Я смотрю на паренька. Он реагирует чересчур бурно, трясется. Мои одноклассники были более убедительными.
– Кончай это, Бреннан, – говорю я.
Я использую его имя, потому что, похоже, имена его успокаивают. Он называет меня Майей чуть ли не в каждой фразе – так часто, что создается впечатление, будто это и есть мое настоящее имя. Настоящее. Опять это слово! Когда поддельное более реально, чем настоящее, что истинно? Не хочу знать. Я сую руку в карман, тру линзу от очков и иду.
Паренек следует за мной молча. Такой неприятной бутафории у меня еще не было: распухшая и лопающаяся, почерневшая от гниения. Повсюду копошатся личинки мух: я их не вижу, но ощущаю, будто они извиваются у меня в желудке. Куча газет и мусора скопилась у заднего колеса автобуса, словно снежный занос. Я наступаю на какой-то бумажный пакет – и что-то хлюпает у меня под ногой. Ощущаю мясистый хлопок и что-то тонкое, длинное и твердое у меня под ступней.
Это не важно. Не смотри.
– Майя, я не могу.
Я уже миновала автобус.
– Иди, – требую я.
Мне не хочется поворачивать обратно.
– Не могу!
Голос у него стал пронзительным. Я заставляю себя повернуться. Я смотрю прямо на паренька, намеренно сужая свое поле зрения. Он – красно-коричневый сгусток, опознаваемый как человек, но и только.
– Майя, ну, пожалуйста!
Он просто очередное препятствие, очередное испытание. Записывающее устройство, изображающее истерику.
– Прекрати, – говорю я.
– Но я…
Он давится рыданием. Не вижу его лица, но я уже много раз видела, как он плачет. Я знаю, как кривятся у него губы, как течет из носа. Мне не нужно смотреть, чтобы знать, как это выглядит.
«Оставь его».
Не могу.
«Не хочешь».
Мне не позволят. Они хотят, чтобы он был со мной. Ему нужно быть со мной.
– Ты справишься, Бреннан, – говорю я, заставляя свой голос звучать мягко. Этот тон кажется искусственным, потому что он и есть такой. – Они тебе ничего плохого сделать не могут. Просто поторопись – и мы отсюда уйдем.
Паренек кивает. Я рисую себе, как он кусает губу – потому что он часто это делает.
– Нам осталось идти всего несколько дней, – говорю я. – Очень скоро будем на месте.
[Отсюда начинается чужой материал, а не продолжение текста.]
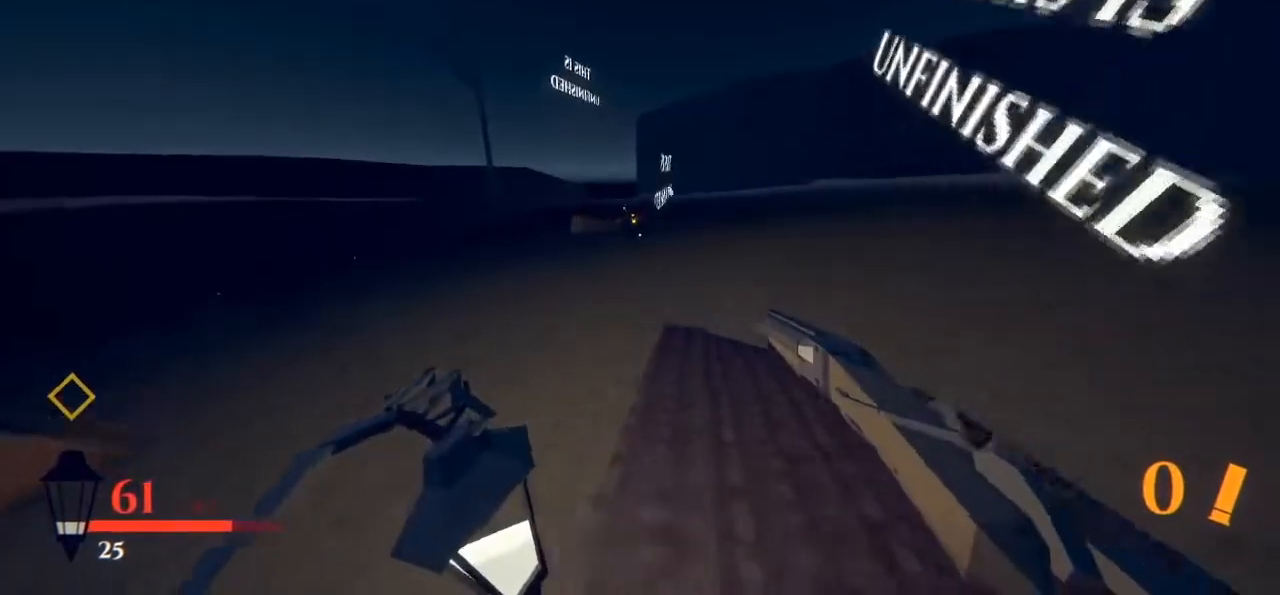
{"keys": ["w"], "mouse": [], "events": [[100, "a", "down"], [283, "a", "up"]]}
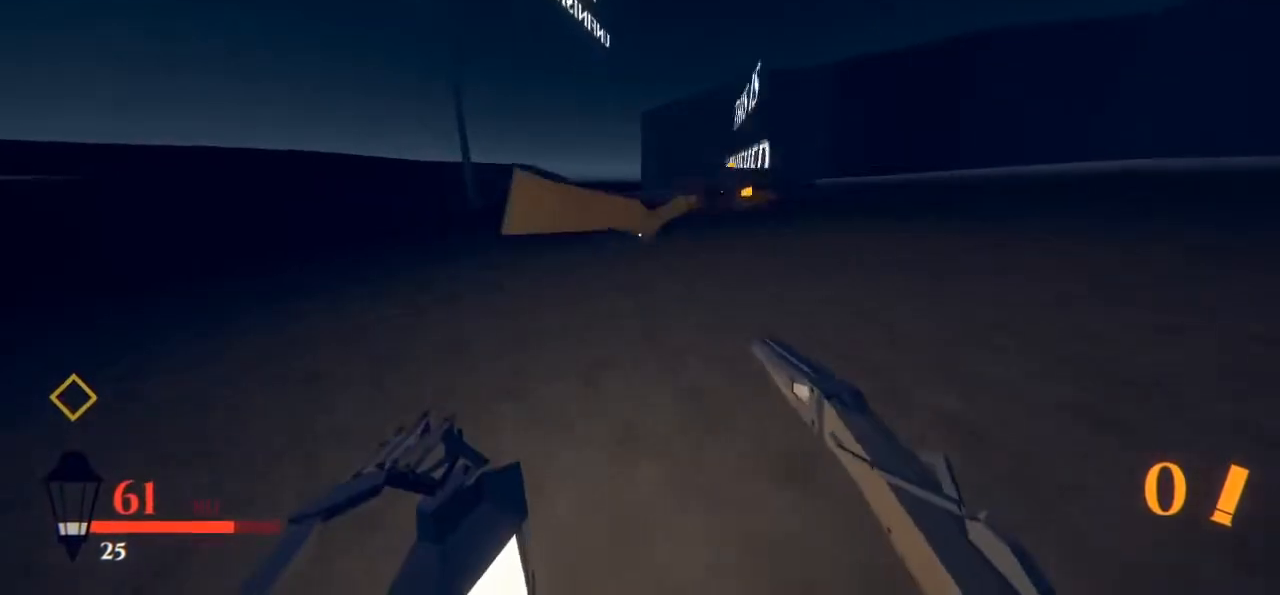
{"keys": ["w"], "mouse": ["left"], "events": [[117, "d", "down"], [217, "mouse_left", "down"], [233, "mouse_left", "up"], [233, "mouse_right", "down"], [233, "s", "down"], [250, "mouse_left", "down"], [250, "mouse_right", "up"], [250, "s", "up"], [500, "d", "up"]]}
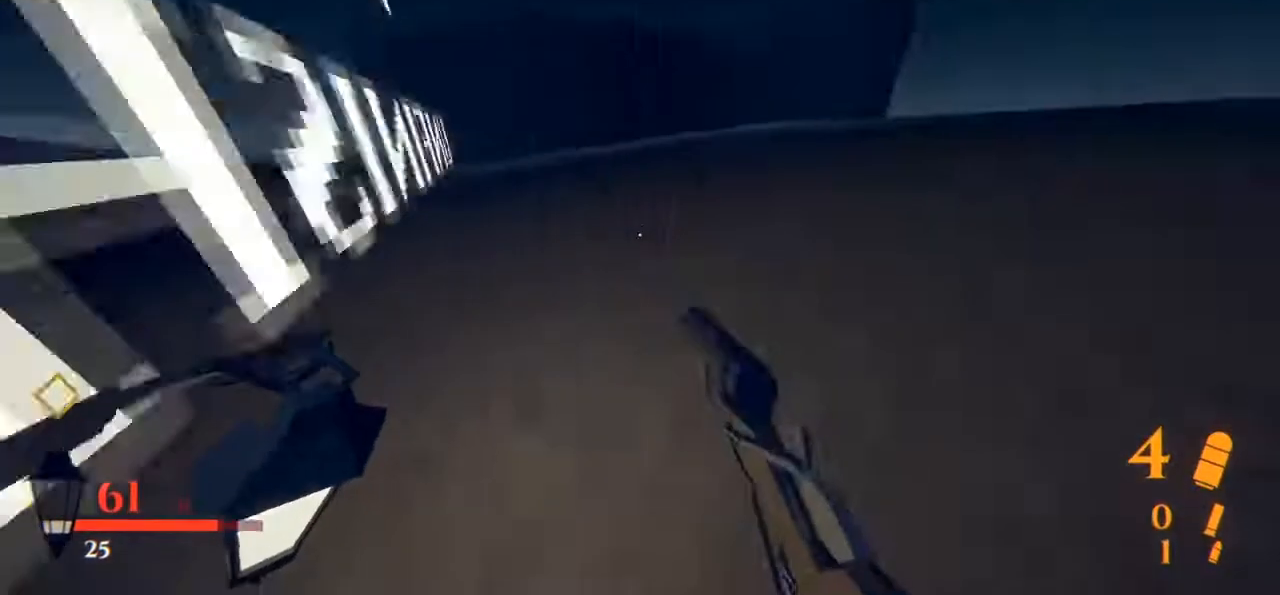
{"keys": ["w"], "mouse": ["left"], "events": []}
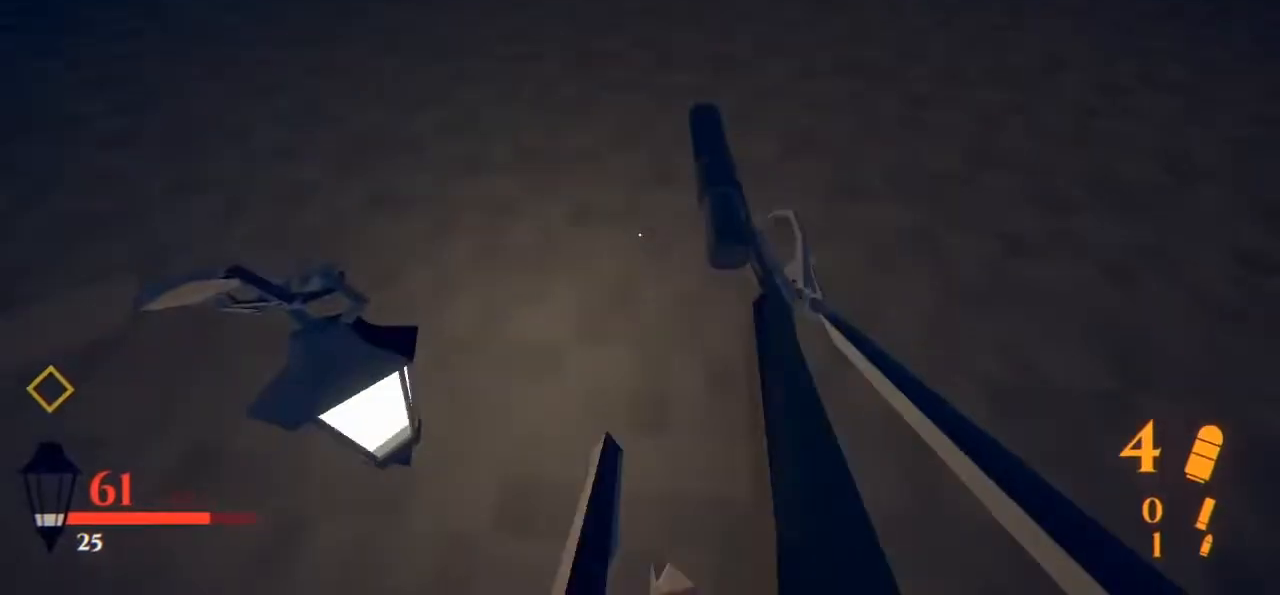
{"keys": ["w"], "mouse": ["left"]}
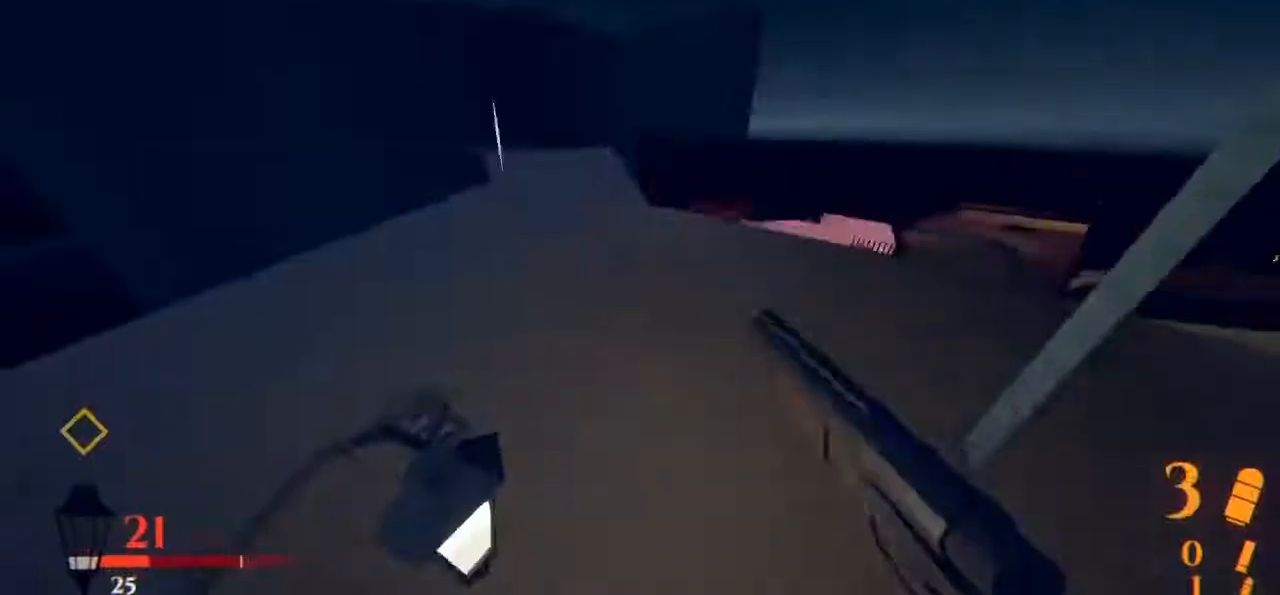
{"keys": ["a", "w"], "mouse": ["left"], "events": [[400, "a", "down"]]}
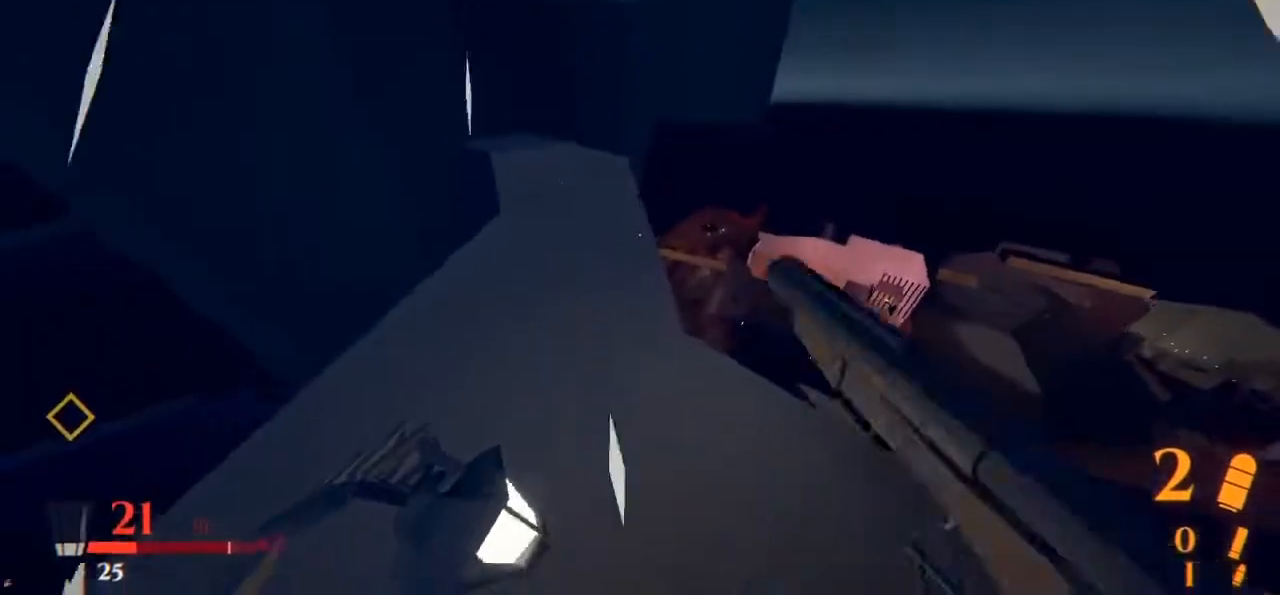
{"keys": ["w"], "mouse": ["left"], "events": [[100, "a", "up"]]}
Я вижу, как он поднимает руку к лицу, а потом становится больше и четче – приближается. Спустя пару секунд он уже рядом со мной, и я вижу, что – да – он плачет. И еще он двумя пальцами зажимает нос.
– Пошли, – говорю я.
Уже через несколько минут эпицентр разрушений остается позади. Мы вернулись к простой заброшенности. Столько трудов, столько денег – а нам всего-то надо было пройти мимо автобуса. Не то чтобы это было легко, но их расточительность меня раздражает.
– Майя, – спрашивает парнишка, – а почему мы не на шоссе?
Его вопрос пополняет груз моего беспокойства. Он как будто пытается заставить меня нарушить правила.
– Машиной пользоваться нельзя, – отвечаю я.
– Ага, да. – Он немного молчит и спрашивает: – А просто по нему идти? Должно получаться быстрее, чем здесь.
Неужели это подсказка? Они и шоссе перекрыли? Это слишком масштабно. Слишком. Я ему не верю: это подстава.
– Вот здесь как раз знак, – говорит парнишка. – Наверное, оно близко.
– Нет.
– А почему нет?
Я не могу ему ответить. Я не знаю ответа.
– Майя, почему?
Я просто иду дальше.
– Майя?
Это имя меня обжигает.
– Майя?
Я чувствую, как его пальцы ползут по воздуху, приближаясь к моей руке.
– Я ведь говорила, чтобы ты не смел меня трогать?
Мой голос дрожит от всего того, что во мне скопилось.
Паренек отшатывается, бормоча извинения. На мгновение кажется, что он забыл о своем вопросе. Но тут он говорит:
– Так как насчет шоссе?
– Нет, Бреннан. – Мое раздражение нарастает, превращаясь в гнев. – Мы не пойдем по шоссе.
– Почему, Майя?
– Прекрати так меня называть.
– Почему?
– И прекрати говорить «почему»!
Возбуждение заставляет меня ускорить шаги. Почему он меня подначивает? Почему он не соблюдает правила игры?
«Ты знаешь почему».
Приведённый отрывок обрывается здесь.